■ Directions
Update the listing below by replacing every "label" with "category" and keeping everything else the same. Leave the pictures out of your answer.

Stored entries
◇ ◇ ◇
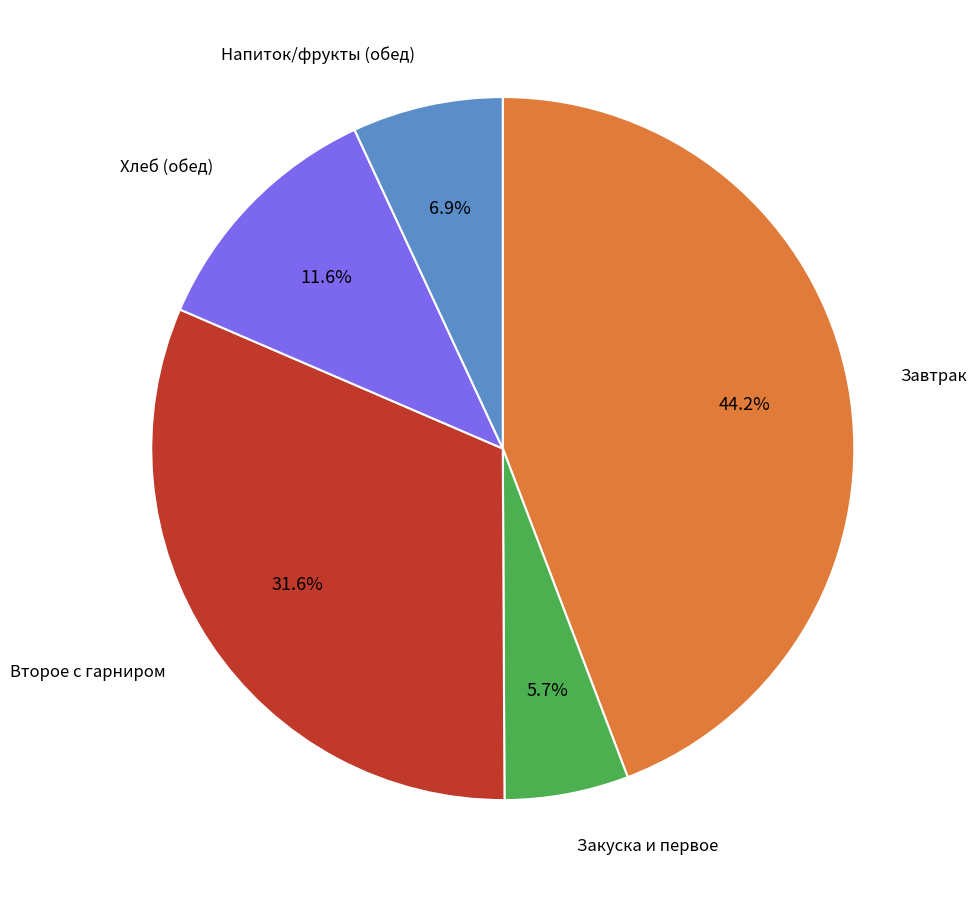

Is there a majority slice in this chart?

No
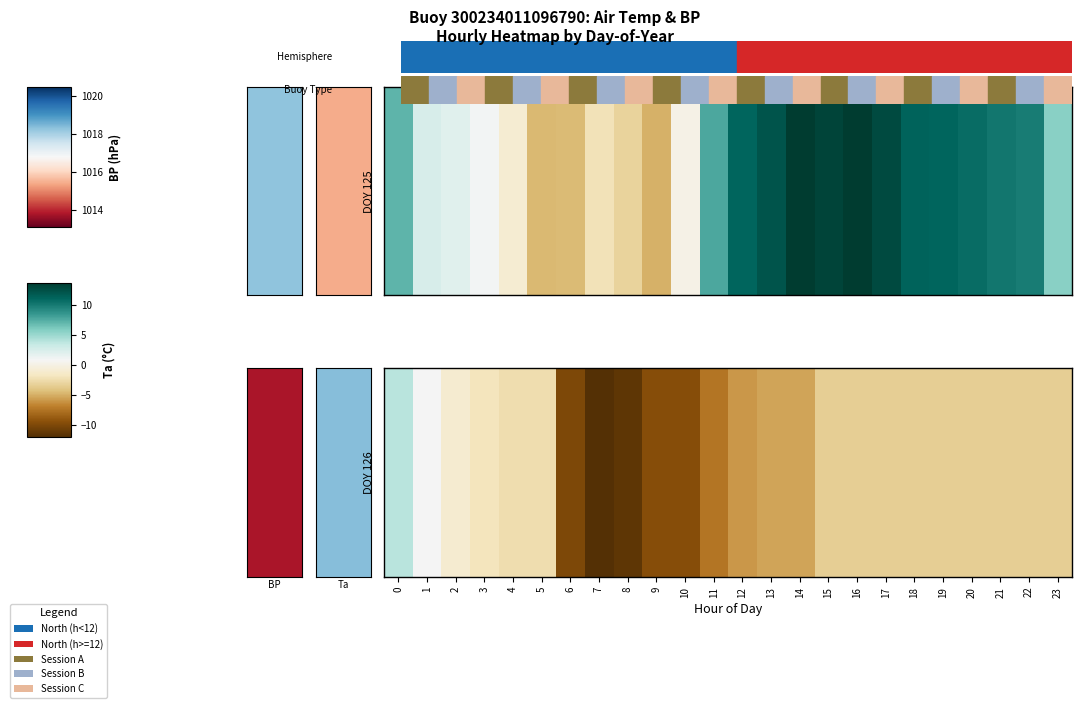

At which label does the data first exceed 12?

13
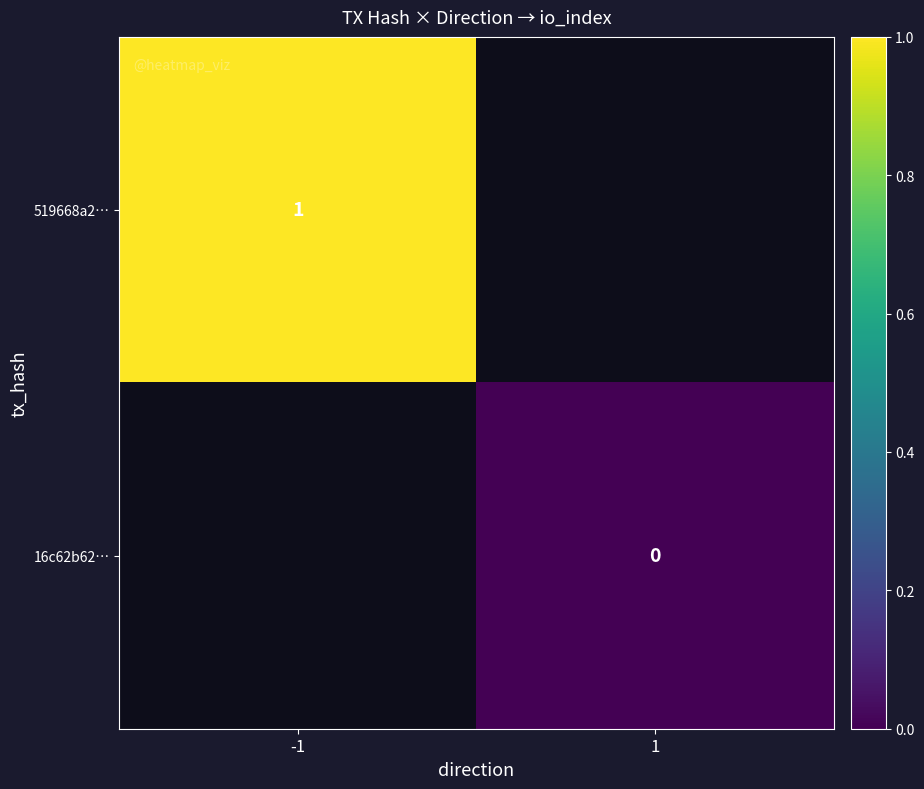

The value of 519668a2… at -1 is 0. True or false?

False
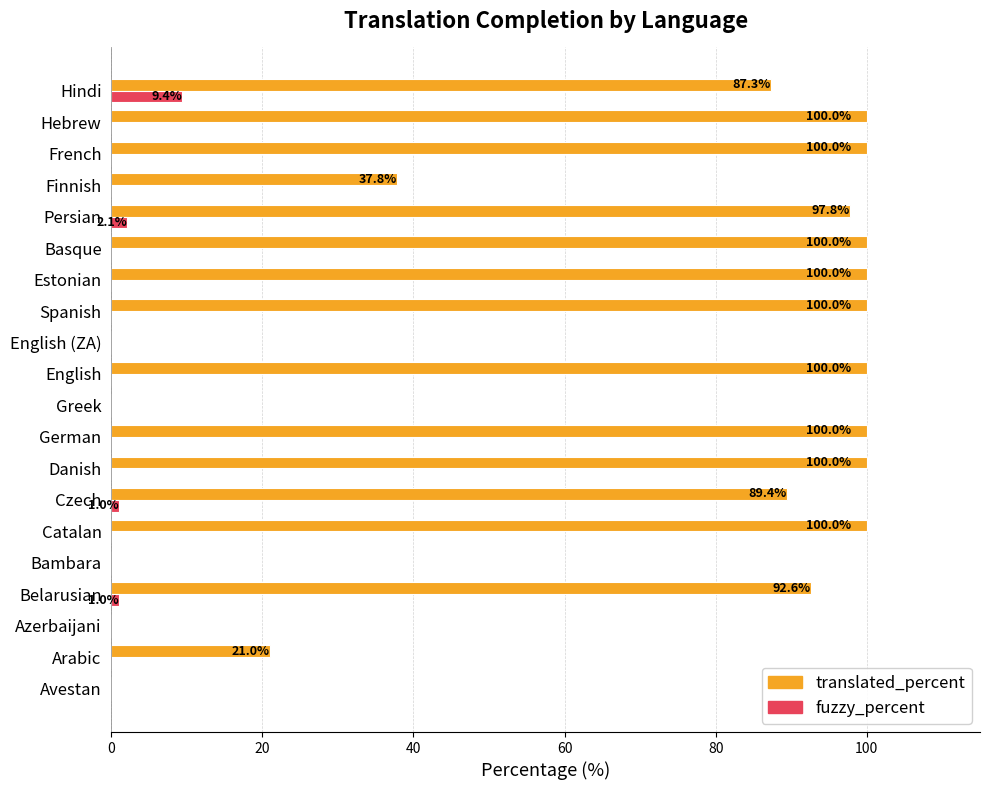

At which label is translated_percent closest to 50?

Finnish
◇ ◇ ◇
■ Solution to this task
Is there a majority slice in this chart?

No

At which category does the data first exceed 12?

13

The value of 519668a2… at -1 is 0. True or false?

False

At which category is translated_percent closest to 50?

Finnish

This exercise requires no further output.